Contrary to the previous answer, the latest D-Wave 2X (2000 qbits) can run pretty much any algorithm given that they are converted into a simulated annealing (SA) problem. This paper shows how this is done in practice, while the paper "Prime factorization using quantum annealing and computational algebraic geometry" [2016] show how factorization can be performed (on that machine). It's rather obvious that new technology require a translation from classical algorithms to what is required by the new.
The current limitations are due to the fact that only a fraction of the available qbits can be of utilized for the algorithm. The reason is that you need about ~12 physical qbits for error correction, for every logical qbit needed. So out of the 2000 qbits, you can only use ~166.
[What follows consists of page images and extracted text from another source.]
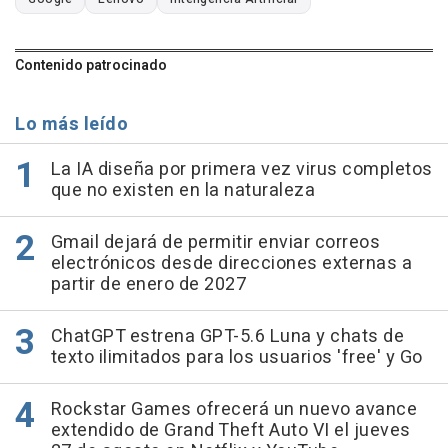
Contenido patrocinado
Lo más leído
La IA diseña por primera vez virus completos
que no existen en la naturaleza
Gmail dejará de permitir enviar correos
electrónicos desde direcciones externas a
partir de enero de 2027
ChatGPT estrena GPT-5.6 Luna y chats de
texto ilimitados para los usuarios 'free' y Go
Rockstar Games ofrecerá un nuevo avance
extendido de Grand Theft Auto VI el jueves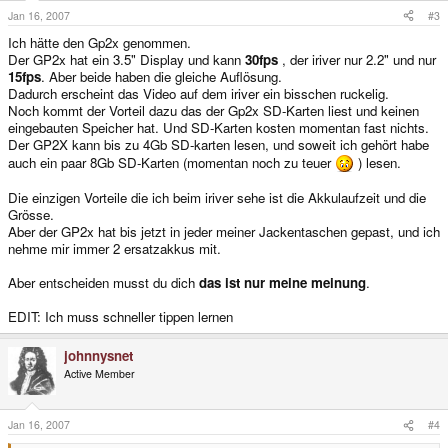
Jan 16, 2007
#3
Ich hätte den Gp2x genommen.
Der GP2x hat ein 3.5" Display und kann
30fps
, der iriver nur 2.2" und nur
15fps
. Aber beide haben die gleiche Auflösung.
Dadurch erscheint das Video auf dem iriver ein bisschen ruckelig.
Noch kommt der Vorteil dazu das der Gp2x SD-Karten liest und keinen
eingebauten Speicher hat. Und SD-Karten kosten momentan fast nichts.
Der GP2X kann bis zu 4Gb SD-karten lesen, und soweit ich gehört habe
auch ein paar 8Gb SD-Karten (momentan noch zu teuer
) lesen.
Die einzigen Vorteile die ich beim iriver sehe ist die Akkulaufzeit und die
Grösse.
Aber der GP2x hat bis jetzt in jeder meiner Jackentaschen gepast, und ich
nehme mir immer 2 ersatzakkus mit.
Aber entscheiden musst du dich
das ist nur meine meinung
.
EDIT: Ich muss schneller tippen lernen
johnnysnet
Active Member
Jan 16, 2007
#4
So to answer your question, at this moment, no you can't. But when they are able to reach about 2000 logical qbits, then we can use it to factor the lower RSA keys. This is also talked about in this answer.
And from this blog post:
The quantum Fourier transform is applied to a quantum circuit built just out of 1-Qbit and 2-Qbit gates, making the physical implementation of Shor’s algorithm one of the easiest tasks for a quantum computer.
Just one of the steps of Shor’s algorithm needs to be implemented on a quantum computer, while the rest can be done on a classical computer. The quantum subroutine will be performed and fed back to continue the calculation. A quantum computer will likely never be a standalone system, but together with a supercomputer, the time to break an RSA key will be quite reasonable.